Problem to solve:
Would you repeat every entry below word for word but drop the images?

[Saved data entries]
____
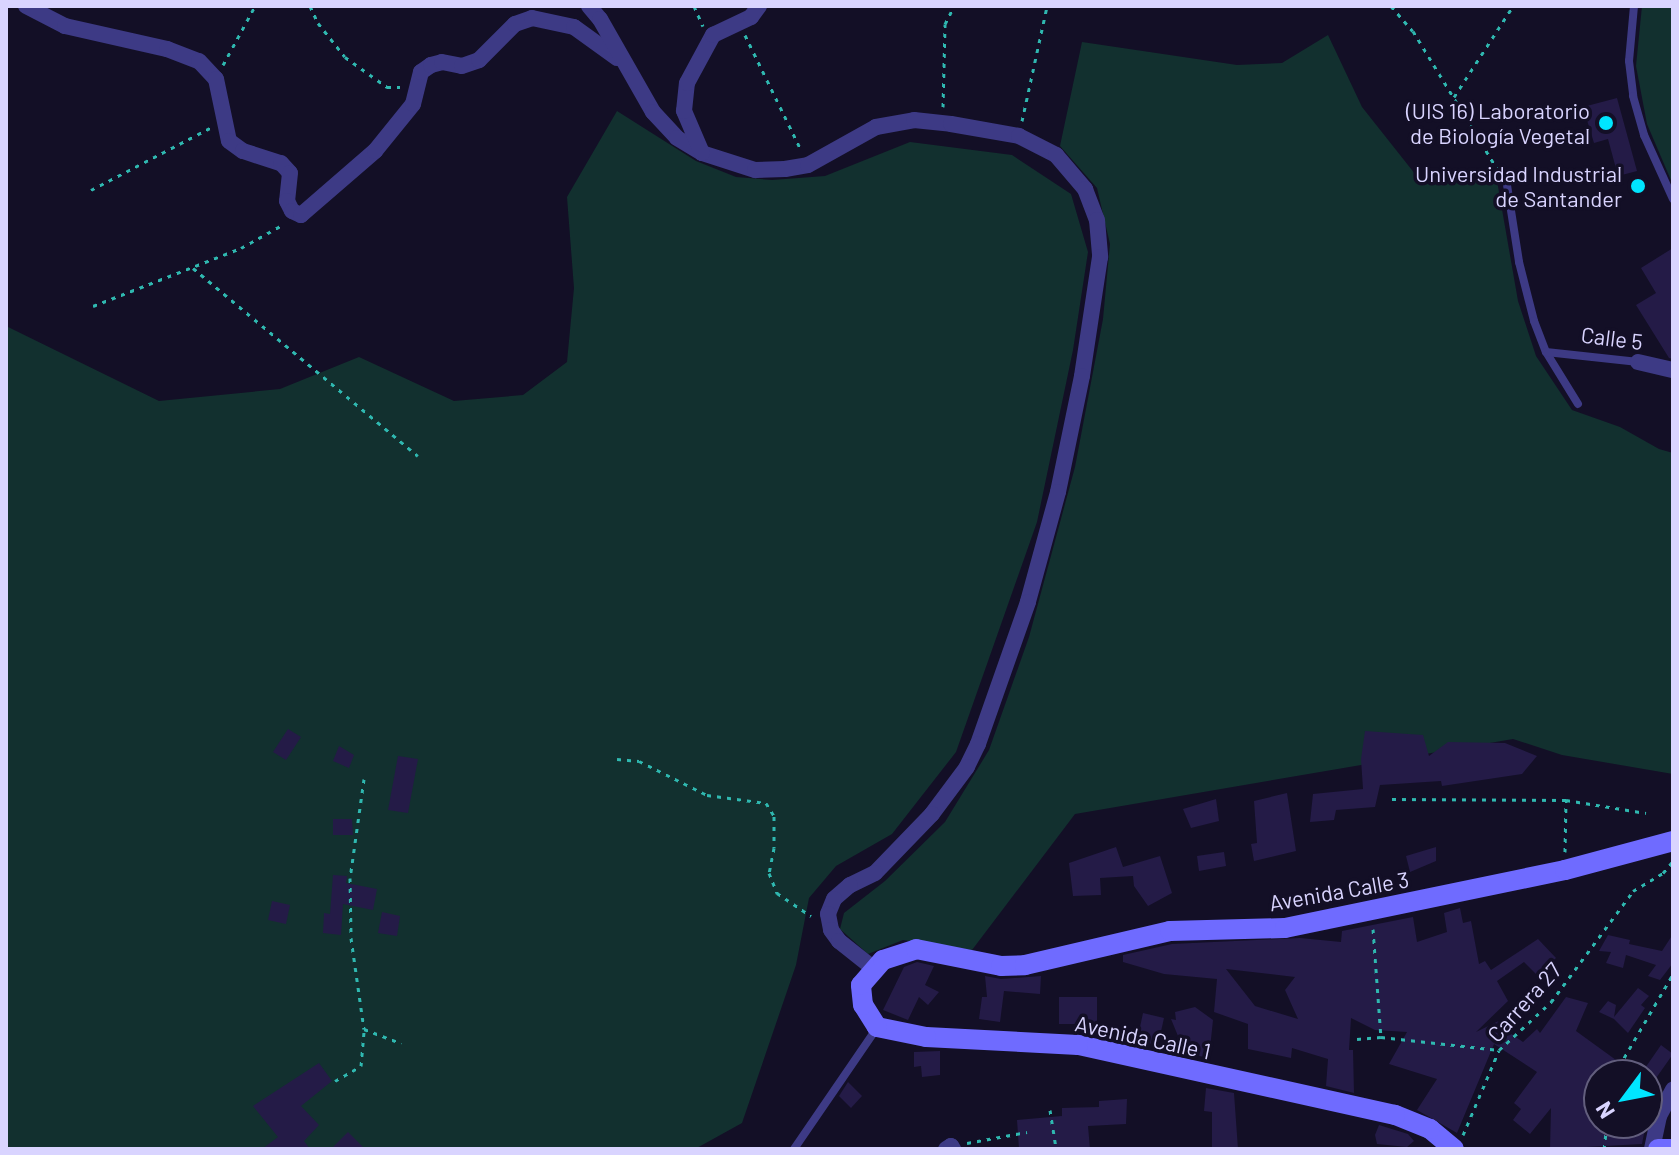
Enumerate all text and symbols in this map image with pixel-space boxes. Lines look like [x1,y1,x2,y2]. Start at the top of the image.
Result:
place label: (UIS 16) Laboratorio de Biología Vegetal [1406,97,1590,148]
marker: (UIS 16) Laboratorio de Biología Vegetal [1597,114,1615,132]
place label: Universidad Industrial de Santander [1415,160,1622,212]
marker: Universidad Industrial de Santander [1629,177,1647,195]
street label: Calle 5 [1580,321,1644,355]
street label: Avenida Calle 3 [1267,866,1411,916]
street label: Carrera 27 [1481,957,1567,1047]
street label: Avenida Calle 1 [1073,1010,1213,1064]
north arrow [1583,1059,1663,1139]
text: N [1589,1098,1619,1124]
____
Answer section:
Enumerate all text and symbols in this map image with pixel-space boxes. Lines look like [x1,y1,x2,y2]. Start at the top of the image.
Result:
place label: (UIS 16) Laboratorio de Biología Vegetal [1406,97,1590,148]
marker: (UIS 16) Laboratorio de Biología Vegetal [1597,114,1615,132]
place label: Universidad Industrial de Santander [1415,160,1622,212]
marker: Universidad Industrial de Santander [1629,177,1647,195]
street label: Calle 5 [1580,321,1644,355]
street label: Avenida Calle 3 [1267,866,1411,916]
street label: Carrera 27 [1481,957,1567,1047]
street label: Avenida Calle 1 [1073,1010,1213,1064]
north arrow [1583,1059,1663,1139]
text: N [1589,1098,1619,1124]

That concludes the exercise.